In spring training, Phillies second baseman Bryson Stott tested the Trajekt Arc by booting up Marlins ace Sandy Alcantara and standing in against the reigning National League Cy Young Award winner.

“It’s pretty accurate, actually,” Stott said. “The Sandy video, he was throwing his sinker. It spun how his sinker spins. The video’s clear, and it’s pretty much on time. It was really good.”

Good enough to, say, replace the need for a minor league assignment?

“I don’t see why not,” Stott said. [The Inquirer, $]

Buckle up. 

The inevitable Vegas A's

Jeff Passan | ESPN

We'll end with the other club from Philadelphia's baseball past, and the one that seems locked in for a move to Las Vegas now. 

Late last week, the Athletics signed an agreement to purchase the land in Vegas where they intend to build a new ballpark, marking a clear indication – after years of reports and rumors – that the organization's days in Oakland are numbered. 

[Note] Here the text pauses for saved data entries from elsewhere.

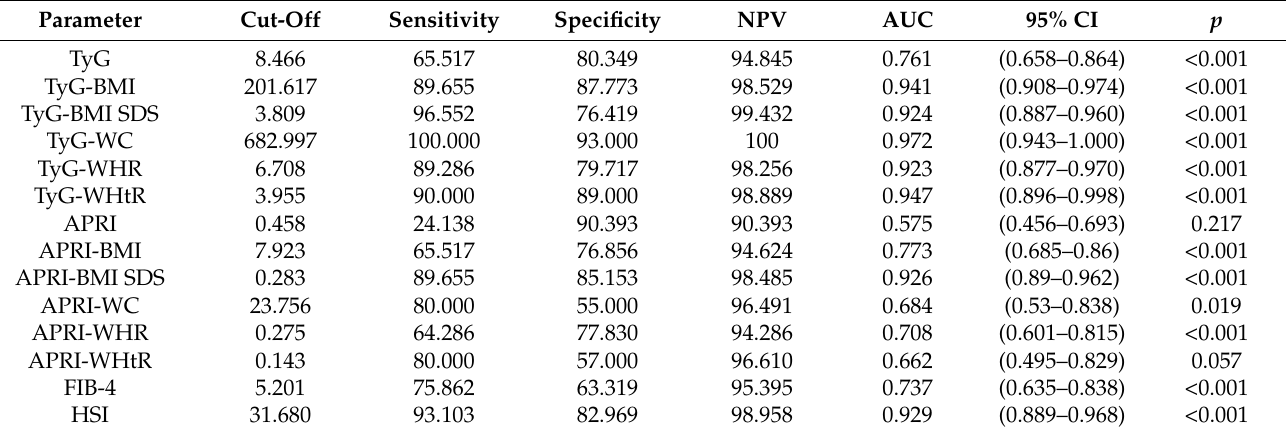
Table 3. Cut-off values and areas under the receiver operating characteristics curves for each parame- ter for predicting insulin resistance.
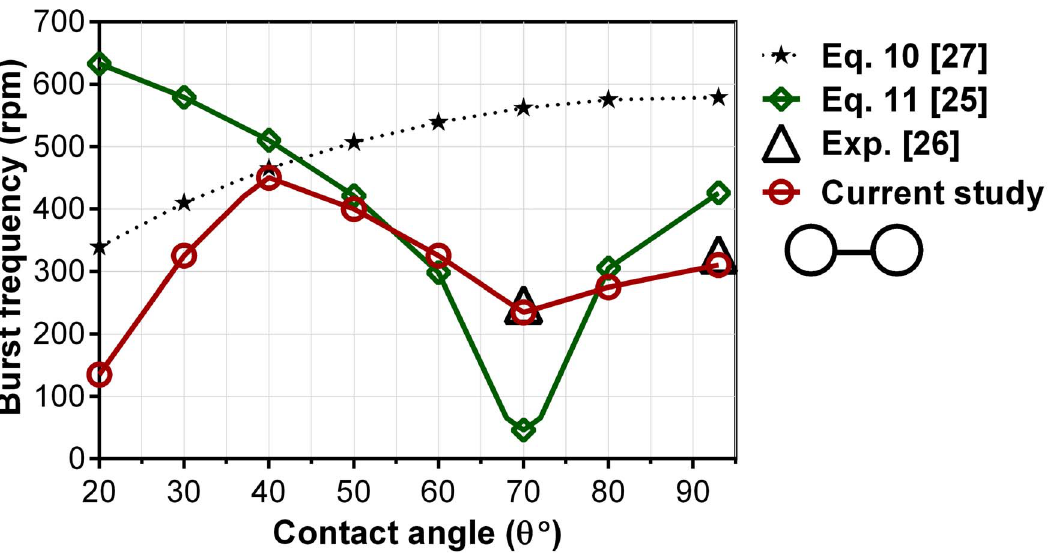
Figure 7. Burst frequency from the CFD model, Eq. 10 [27] & Eq. 11 [25] versus contact angles for Cases 11–18. Experiment results from He et al. [26] is also given.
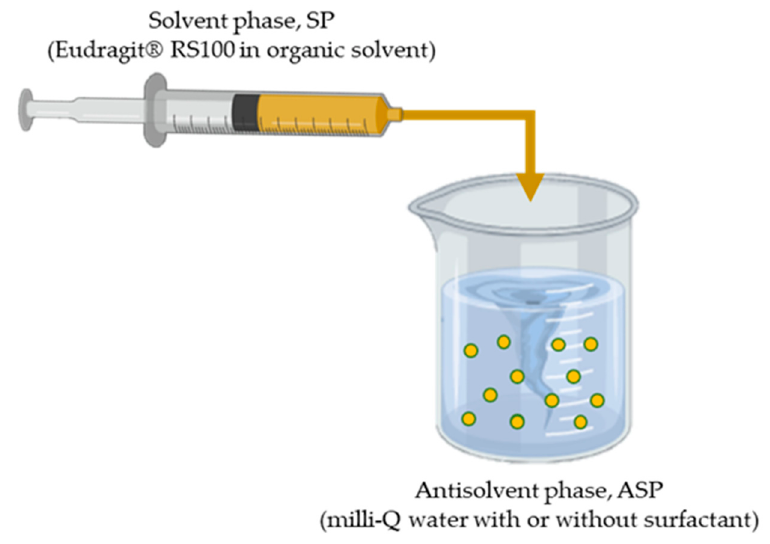
Figure 1. Schematic representation of the conventional batch nanoprecipitation method.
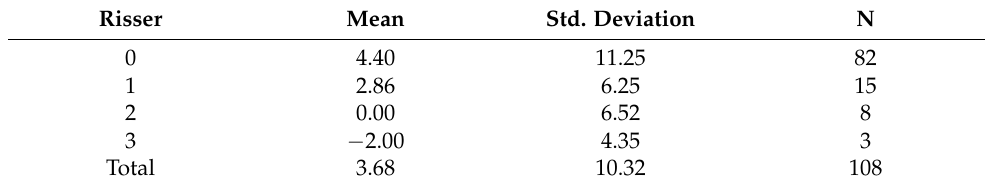
Table 3. Ancova test, differential score between the post-test and the pre-test (2-1), Lenke clasification. LENKE Type Mean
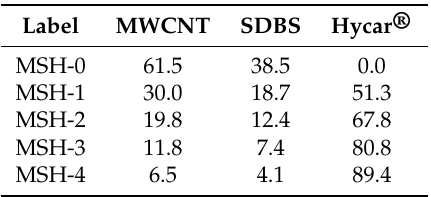
Table 2. Labels and compositions (wt. %) of MWCNT inks on a dry basis.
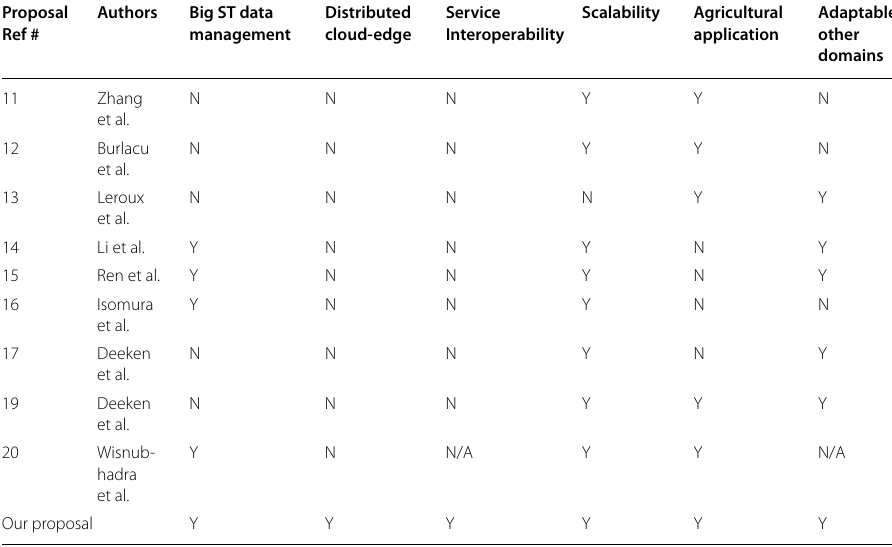
Table 1 A comparative between the most relevant related proposals Proposal Ref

Wrote ESPN's Jeff Passan on the current state of the franchise:

It's not a done deal. But it almost certainly will be soon. The team's purchase agreement on a 49-acre parcel of land off the Strip made clear what people around the sport had long speculated: After more than two decades of failures to build a stadium in Oakland and the surrounding area, the A's are close to becoming the latest major professional sports team to move to Las Vegas -- following the NFL's Raiders, who also relocated from Oakland in 2020.

The shovels to break ground on the new ballpark aren't quite ready. Some not-insignificant details that involve politics remain. But the A's are confident, and in an interview with ESPN, team president Dave Kaval said: "This is a massive deal for our franchise and for the whole league." [ESPN]

When those details are finally ironed out and the move is made, they'll still be the Athletics by the end of it. 

"We've been around since 1901," Kaval told ESPN. "Charter member of the American League, the Athletics. We've already been in three markets. We feel strongly that the A's are such a powerful brand, it's something we're going to continue with the Las Vegas A's."